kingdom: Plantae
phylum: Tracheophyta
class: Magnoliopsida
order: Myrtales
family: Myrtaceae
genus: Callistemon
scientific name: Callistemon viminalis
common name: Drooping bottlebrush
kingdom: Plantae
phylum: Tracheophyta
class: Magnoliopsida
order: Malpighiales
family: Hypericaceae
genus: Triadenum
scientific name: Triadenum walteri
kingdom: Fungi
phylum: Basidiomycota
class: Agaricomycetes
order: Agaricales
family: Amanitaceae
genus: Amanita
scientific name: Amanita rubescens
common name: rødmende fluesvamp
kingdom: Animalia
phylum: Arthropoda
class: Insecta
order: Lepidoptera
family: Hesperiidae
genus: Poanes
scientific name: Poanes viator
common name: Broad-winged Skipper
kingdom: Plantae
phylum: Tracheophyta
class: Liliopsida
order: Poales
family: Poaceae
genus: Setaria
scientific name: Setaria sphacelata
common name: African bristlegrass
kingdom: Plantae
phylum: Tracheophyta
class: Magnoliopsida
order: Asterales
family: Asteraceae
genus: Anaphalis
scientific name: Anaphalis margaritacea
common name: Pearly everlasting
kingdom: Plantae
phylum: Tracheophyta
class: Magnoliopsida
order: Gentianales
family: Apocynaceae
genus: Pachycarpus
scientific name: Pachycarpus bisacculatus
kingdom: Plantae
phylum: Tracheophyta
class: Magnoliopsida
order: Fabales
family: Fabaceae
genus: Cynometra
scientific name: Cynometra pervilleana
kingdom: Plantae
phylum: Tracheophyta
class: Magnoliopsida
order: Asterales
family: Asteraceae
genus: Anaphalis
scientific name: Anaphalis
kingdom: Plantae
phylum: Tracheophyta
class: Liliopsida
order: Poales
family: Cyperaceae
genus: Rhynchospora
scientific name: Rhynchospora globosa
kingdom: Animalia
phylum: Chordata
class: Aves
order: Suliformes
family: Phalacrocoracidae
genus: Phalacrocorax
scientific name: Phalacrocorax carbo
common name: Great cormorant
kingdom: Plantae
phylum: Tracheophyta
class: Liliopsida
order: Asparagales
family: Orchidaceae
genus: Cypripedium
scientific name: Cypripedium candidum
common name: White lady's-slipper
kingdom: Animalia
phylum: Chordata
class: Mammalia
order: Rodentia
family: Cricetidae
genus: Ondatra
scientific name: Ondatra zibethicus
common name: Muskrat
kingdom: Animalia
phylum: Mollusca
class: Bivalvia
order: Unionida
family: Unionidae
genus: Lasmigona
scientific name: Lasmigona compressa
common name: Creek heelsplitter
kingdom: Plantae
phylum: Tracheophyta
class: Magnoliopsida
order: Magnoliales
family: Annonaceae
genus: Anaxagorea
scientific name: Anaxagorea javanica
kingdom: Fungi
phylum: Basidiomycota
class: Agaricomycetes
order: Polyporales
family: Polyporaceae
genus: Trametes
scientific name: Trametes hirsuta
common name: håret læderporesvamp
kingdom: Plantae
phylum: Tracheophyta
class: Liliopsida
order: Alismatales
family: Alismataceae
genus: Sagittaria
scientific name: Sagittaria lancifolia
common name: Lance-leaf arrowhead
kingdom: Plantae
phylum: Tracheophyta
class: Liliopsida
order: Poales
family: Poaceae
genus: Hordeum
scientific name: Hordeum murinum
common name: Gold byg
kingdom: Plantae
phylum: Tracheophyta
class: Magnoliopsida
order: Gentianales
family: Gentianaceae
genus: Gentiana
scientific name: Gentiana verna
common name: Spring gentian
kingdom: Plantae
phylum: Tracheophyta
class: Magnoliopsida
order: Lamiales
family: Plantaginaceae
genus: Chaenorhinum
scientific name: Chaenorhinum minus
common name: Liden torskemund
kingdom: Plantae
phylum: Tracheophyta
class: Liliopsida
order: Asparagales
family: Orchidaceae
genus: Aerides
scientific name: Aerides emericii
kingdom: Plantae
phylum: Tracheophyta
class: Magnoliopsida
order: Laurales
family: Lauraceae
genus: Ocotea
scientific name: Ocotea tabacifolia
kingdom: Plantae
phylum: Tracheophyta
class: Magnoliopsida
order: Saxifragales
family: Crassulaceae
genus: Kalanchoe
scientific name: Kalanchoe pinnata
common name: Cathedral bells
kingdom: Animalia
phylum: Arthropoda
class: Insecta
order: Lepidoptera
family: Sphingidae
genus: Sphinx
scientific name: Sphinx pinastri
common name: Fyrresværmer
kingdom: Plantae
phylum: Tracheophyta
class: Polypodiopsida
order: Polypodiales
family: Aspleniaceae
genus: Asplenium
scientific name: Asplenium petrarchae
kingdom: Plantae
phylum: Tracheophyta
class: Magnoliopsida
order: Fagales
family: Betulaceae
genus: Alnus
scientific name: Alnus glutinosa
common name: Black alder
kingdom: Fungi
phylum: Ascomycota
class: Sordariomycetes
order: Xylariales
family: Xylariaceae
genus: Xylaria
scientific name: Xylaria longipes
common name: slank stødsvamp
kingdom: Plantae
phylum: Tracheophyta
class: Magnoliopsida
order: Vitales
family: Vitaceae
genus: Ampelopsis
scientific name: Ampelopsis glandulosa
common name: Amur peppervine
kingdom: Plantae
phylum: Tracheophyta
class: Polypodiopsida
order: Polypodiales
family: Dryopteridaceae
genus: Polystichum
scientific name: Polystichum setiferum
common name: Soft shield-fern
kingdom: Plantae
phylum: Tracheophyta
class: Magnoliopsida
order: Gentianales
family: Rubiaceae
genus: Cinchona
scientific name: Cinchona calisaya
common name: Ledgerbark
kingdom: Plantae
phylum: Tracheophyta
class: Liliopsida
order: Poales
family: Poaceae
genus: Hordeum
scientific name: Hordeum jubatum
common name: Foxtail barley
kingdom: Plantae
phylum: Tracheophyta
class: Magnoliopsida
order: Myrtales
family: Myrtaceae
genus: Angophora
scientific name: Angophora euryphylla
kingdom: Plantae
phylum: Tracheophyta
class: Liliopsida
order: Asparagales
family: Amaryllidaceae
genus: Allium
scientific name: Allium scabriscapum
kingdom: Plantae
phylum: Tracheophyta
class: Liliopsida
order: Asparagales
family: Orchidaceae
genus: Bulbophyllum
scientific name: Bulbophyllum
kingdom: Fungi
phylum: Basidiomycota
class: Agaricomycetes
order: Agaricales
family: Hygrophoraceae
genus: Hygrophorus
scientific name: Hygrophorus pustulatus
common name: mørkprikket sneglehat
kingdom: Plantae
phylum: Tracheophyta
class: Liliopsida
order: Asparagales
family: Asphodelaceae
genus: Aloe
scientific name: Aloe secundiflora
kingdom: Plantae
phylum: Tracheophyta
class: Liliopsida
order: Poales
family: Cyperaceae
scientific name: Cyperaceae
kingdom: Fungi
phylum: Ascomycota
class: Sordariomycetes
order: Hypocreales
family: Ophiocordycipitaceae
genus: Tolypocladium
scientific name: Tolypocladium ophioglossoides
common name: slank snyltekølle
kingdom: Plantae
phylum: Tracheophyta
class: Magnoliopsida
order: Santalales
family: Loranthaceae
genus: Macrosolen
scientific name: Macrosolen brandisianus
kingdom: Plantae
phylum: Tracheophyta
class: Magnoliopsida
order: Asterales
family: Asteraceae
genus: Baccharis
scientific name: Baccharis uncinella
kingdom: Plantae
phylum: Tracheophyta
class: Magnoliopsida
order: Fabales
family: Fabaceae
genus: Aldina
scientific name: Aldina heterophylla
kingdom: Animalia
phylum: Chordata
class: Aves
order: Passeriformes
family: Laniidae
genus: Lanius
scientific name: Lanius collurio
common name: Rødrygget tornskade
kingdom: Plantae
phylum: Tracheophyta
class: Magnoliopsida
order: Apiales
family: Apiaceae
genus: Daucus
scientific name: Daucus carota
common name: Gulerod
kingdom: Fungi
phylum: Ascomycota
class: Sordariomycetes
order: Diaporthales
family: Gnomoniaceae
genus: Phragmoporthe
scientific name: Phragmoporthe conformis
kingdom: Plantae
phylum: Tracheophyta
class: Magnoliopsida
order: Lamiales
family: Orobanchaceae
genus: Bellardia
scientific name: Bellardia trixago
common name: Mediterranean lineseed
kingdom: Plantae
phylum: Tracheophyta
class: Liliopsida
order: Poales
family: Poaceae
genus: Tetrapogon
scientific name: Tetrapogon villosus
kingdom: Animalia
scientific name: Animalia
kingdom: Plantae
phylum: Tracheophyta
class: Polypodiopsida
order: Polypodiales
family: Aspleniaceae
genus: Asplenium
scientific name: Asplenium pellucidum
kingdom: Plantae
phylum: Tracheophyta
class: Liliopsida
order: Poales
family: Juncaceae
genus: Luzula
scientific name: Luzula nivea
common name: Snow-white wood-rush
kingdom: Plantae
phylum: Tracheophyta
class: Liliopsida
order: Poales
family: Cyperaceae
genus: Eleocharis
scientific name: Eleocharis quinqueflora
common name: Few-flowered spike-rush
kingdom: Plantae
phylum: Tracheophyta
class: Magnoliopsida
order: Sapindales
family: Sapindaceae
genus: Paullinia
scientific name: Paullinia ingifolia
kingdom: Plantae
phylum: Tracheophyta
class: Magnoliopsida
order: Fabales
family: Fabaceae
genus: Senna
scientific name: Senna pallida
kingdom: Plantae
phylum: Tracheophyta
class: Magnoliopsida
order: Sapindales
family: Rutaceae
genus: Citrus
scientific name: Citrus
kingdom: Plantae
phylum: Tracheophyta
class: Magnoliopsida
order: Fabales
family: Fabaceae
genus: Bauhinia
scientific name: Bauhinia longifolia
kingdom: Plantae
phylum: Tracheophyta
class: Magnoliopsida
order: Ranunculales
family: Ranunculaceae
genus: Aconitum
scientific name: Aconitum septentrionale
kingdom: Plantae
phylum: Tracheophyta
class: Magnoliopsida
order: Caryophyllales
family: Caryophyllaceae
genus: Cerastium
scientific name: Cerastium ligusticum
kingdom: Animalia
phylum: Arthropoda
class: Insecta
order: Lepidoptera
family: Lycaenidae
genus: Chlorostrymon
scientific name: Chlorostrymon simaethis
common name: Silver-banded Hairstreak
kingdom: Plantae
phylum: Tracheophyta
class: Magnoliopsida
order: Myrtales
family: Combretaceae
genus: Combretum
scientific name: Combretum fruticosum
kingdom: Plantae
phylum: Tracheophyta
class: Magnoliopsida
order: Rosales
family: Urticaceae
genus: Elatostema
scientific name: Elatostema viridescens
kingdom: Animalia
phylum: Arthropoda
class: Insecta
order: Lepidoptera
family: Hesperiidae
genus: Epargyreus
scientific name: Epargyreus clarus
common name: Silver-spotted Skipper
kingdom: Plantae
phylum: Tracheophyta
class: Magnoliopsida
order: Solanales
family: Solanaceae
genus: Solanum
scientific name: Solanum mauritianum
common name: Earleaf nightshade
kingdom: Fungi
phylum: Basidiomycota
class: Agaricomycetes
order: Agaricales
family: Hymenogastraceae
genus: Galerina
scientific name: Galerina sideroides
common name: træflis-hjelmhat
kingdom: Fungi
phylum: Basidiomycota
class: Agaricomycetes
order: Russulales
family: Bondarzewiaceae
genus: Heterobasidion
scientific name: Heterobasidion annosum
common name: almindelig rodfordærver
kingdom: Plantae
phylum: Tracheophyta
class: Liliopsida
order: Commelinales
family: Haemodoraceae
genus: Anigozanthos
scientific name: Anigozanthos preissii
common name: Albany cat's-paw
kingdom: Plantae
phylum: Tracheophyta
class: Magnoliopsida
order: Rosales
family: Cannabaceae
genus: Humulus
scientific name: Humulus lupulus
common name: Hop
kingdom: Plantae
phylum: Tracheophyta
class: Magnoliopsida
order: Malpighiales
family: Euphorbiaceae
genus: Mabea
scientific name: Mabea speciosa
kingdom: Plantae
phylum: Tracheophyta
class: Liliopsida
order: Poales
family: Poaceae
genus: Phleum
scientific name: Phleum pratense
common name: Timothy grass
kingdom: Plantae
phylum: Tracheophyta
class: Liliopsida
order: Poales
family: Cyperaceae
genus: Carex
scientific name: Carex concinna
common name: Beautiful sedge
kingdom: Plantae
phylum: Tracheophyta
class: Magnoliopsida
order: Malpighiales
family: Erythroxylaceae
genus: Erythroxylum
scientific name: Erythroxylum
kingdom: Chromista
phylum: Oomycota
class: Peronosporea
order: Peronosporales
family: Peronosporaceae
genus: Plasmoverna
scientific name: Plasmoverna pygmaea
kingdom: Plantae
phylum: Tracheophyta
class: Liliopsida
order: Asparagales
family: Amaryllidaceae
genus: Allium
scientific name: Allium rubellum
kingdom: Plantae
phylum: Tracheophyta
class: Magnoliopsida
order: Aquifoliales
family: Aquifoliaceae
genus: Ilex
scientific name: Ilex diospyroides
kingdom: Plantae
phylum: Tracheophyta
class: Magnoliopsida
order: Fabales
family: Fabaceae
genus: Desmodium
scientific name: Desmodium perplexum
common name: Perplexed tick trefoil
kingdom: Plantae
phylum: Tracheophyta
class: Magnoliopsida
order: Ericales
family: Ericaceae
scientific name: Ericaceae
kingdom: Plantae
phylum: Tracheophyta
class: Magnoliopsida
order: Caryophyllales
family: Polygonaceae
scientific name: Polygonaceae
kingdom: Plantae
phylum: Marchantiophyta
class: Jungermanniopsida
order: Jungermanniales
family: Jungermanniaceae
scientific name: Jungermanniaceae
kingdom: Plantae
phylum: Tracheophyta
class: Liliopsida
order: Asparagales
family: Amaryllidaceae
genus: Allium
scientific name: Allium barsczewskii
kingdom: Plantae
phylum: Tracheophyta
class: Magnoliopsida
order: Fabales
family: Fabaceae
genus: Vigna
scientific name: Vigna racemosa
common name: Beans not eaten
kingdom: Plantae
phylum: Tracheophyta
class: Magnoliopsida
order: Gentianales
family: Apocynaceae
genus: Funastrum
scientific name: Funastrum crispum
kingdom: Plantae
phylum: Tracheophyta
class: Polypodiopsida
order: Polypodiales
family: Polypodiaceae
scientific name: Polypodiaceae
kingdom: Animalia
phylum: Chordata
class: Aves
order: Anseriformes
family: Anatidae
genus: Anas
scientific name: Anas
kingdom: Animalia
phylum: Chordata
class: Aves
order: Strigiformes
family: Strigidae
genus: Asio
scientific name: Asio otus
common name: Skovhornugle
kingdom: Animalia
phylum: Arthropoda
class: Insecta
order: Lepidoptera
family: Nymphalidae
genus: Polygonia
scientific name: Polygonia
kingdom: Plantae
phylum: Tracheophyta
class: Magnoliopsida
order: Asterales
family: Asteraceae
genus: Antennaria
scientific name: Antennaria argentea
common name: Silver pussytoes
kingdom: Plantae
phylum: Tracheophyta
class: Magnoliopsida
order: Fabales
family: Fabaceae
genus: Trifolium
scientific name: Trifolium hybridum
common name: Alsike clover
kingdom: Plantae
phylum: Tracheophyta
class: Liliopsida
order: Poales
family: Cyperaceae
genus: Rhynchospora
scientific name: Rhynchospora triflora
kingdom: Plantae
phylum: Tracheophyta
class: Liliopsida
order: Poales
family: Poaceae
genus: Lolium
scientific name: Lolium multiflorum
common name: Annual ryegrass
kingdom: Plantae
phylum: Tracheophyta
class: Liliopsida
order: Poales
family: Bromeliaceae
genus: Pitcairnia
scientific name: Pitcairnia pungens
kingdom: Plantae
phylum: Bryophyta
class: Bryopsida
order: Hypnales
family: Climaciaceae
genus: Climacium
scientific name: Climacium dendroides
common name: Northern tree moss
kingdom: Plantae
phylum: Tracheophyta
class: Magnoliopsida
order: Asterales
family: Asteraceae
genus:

→ Problem details:
Swap "scientific name" for "species name" in the lines from the first of the rows above through the line containing "scientific name: Amanita rubescens", and return only those lines with nothing else changed.

→ Result of the exercise:
kingdom: Plantae
phylum: Tracheophyta
class: Magnoliopsida
order: Myrtales
family: Myrtaceae
genus: Callistemon
species name: Callistemon viminalis
common name: Drooping bottlebrush
kingdom: Plantae
phylum: Tracheophyta
class: Magnoliopsida
order: Malpighiales
family: Hypericaceae
genus: Triadenum
species name: Triadenum walteri
kingdom: Fungi
phylum: Basidiomycota
class: Agaricomycetes
order: Agaricales
family: Amanitaceae
genus: Amanita
species name: Amanita rubescens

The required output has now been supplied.